The main services provided to the families of California include education to inform parents about the importance of a nurturing environment starting from a young age. There are services that provide caregivers and parents with the skills to provide adequate nurture for children. Nutrition services are provided for prenatal and postnatal maternal and for the infancy stage. There are also programs that provide other child development related services, health care and social services not provided but other major programs. There are services to that provide education and training about how to avoid using tobacco products, alcoholic beverages and other harmful drugs during pregnancy. Along with these services there is also a program that assists in preventing domestic violence, and also provides treatment for those who have already been abused in the home.

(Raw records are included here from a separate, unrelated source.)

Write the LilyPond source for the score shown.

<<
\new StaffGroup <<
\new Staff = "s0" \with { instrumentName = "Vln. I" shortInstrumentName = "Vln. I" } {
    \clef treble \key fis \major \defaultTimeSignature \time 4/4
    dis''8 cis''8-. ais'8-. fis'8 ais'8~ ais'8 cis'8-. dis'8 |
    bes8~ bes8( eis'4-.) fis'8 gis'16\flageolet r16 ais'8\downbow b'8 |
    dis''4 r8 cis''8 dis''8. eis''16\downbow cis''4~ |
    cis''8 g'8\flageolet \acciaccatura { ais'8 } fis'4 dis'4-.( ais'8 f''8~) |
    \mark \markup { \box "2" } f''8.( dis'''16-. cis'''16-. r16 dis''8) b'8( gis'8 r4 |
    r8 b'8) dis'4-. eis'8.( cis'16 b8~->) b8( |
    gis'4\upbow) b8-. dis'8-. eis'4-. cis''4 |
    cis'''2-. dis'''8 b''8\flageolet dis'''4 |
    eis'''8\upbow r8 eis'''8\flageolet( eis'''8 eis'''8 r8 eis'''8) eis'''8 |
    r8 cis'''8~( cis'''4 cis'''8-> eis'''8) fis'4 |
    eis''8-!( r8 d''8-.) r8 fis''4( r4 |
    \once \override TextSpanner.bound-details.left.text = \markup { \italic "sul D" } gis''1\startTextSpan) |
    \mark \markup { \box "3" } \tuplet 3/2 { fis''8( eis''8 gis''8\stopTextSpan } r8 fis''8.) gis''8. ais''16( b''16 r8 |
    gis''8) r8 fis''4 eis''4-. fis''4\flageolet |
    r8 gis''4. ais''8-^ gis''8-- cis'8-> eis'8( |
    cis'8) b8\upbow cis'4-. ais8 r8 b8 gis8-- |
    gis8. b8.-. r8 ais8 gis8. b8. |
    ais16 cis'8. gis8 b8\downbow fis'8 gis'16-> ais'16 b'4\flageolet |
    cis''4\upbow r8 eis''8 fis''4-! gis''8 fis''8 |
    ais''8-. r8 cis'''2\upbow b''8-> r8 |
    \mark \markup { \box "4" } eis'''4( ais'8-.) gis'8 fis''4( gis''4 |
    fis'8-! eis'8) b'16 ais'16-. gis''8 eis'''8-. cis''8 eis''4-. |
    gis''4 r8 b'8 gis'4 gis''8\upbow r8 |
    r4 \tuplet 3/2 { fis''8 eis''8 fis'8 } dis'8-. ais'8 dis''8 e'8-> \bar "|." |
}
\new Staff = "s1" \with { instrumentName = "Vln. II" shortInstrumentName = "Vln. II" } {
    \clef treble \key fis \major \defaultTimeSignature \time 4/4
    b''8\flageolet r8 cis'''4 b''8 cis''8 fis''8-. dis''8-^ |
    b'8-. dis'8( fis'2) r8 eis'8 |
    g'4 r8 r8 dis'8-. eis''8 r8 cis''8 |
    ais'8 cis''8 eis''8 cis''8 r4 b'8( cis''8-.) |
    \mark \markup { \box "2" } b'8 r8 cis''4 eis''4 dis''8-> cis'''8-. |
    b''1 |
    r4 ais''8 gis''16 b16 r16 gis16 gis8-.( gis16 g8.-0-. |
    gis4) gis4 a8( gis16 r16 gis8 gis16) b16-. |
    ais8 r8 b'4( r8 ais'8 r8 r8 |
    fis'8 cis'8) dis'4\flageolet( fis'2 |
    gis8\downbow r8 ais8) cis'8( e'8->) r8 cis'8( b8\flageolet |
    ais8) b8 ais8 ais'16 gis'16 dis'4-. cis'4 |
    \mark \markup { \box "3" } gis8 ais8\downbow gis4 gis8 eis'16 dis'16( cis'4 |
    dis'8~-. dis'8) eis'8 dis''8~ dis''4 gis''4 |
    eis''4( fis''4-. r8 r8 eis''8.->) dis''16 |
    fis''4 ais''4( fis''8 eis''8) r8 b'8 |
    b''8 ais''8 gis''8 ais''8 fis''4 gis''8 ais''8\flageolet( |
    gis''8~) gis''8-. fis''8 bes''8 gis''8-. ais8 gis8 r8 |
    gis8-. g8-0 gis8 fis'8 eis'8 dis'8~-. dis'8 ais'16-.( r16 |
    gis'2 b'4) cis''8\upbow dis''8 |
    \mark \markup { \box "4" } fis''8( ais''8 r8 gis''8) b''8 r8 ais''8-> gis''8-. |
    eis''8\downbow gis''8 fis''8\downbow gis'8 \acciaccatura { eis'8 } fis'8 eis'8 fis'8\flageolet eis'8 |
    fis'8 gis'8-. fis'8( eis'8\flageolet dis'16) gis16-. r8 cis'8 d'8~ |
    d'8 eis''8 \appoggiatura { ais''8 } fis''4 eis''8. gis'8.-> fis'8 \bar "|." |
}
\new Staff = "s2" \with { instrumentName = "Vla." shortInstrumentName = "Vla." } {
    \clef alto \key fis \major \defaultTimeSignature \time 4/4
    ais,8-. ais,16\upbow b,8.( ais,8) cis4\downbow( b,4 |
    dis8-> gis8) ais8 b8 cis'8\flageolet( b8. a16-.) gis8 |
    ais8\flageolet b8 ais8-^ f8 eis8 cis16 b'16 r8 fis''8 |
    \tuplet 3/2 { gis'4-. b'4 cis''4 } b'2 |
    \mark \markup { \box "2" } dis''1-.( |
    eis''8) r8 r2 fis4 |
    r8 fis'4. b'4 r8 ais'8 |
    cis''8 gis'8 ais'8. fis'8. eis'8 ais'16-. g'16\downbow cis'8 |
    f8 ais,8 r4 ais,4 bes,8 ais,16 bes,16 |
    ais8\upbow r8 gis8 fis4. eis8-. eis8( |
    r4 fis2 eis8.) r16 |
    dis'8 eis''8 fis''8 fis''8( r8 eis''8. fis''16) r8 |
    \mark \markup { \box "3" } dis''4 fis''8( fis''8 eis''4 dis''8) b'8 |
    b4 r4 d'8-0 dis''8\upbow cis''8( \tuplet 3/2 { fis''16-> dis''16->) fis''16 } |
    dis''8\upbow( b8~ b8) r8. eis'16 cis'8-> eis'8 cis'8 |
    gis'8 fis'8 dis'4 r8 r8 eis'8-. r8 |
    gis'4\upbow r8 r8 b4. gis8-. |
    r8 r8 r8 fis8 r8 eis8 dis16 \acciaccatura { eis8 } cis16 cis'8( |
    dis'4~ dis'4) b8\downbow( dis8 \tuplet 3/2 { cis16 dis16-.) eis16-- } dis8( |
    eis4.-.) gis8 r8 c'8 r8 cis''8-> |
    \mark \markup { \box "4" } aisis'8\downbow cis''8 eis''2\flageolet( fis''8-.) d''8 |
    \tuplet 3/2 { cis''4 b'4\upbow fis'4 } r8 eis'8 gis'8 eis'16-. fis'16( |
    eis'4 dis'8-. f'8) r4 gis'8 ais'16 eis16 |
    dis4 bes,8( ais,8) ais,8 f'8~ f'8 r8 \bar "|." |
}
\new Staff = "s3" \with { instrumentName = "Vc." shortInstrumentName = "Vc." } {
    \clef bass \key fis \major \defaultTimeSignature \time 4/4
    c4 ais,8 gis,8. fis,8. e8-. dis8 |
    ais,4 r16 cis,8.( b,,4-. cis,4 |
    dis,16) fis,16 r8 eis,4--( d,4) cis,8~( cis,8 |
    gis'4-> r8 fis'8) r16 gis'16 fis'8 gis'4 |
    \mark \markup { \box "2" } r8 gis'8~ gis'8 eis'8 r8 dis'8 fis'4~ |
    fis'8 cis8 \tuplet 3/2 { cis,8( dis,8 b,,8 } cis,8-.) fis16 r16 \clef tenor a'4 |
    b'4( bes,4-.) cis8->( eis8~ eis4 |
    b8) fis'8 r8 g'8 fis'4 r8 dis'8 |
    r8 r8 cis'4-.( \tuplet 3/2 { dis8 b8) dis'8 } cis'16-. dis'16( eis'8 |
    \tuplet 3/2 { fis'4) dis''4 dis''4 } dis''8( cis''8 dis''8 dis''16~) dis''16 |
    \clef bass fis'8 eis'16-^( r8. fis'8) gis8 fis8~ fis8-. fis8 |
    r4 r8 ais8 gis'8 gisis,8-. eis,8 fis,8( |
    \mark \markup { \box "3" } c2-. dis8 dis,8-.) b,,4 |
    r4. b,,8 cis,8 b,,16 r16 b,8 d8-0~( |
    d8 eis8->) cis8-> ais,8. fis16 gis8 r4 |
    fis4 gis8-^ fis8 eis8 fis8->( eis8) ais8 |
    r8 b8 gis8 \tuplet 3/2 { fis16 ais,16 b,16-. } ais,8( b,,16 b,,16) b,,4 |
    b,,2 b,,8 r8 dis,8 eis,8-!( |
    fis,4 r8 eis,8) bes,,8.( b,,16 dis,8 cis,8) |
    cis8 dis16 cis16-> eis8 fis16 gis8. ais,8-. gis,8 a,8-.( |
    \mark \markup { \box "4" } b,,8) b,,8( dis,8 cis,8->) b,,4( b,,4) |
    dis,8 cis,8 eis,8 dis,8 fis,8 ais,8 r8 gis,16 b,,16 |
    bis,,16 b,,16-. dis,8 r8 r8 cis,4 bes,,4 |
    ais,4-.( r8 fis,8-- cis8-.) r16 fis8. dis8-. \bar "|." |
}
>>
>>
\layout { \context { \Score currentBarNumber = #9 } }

These services are not restricted by income, residency, race, or other common deciding factors, but are available to anyone who has children from the pre-natal stage to the age of five. These services are provided strictly to allow each child to have a strong start to life in nurturing environments that will allow them to succeed later in life.

== First 5 California ==
The First 5 California Commission was the commission established Proposition 10, in January 1999. Another name for this program is the California Children and Families Commission. First 5 offers services such as health care, child care and other programs to the families of California. First 5 have about eight main goals that they strive to address. These goals are school readiness, making sure that all kids have a good transition into elementary school, quality child care in the early years so that each child receives the proper care from child care facilities, emphasis on nutrition and exercise to encourage healthy life styles, health coverage for children to ensure their vaccinations and other health needs are met starting young, dental care so that children maintain a healthy smile and even avoid things such as speech impairments, providing quality pre-schools for good brain stimulation, care for children with special needs, and even the migrant farm workers children. All of these goals have been established as some of the leading contributors to a successful life. Not only does California have a state commission but each of the fifty eight counties of the state has their own branch of the commission to better suit the needs of the local communities.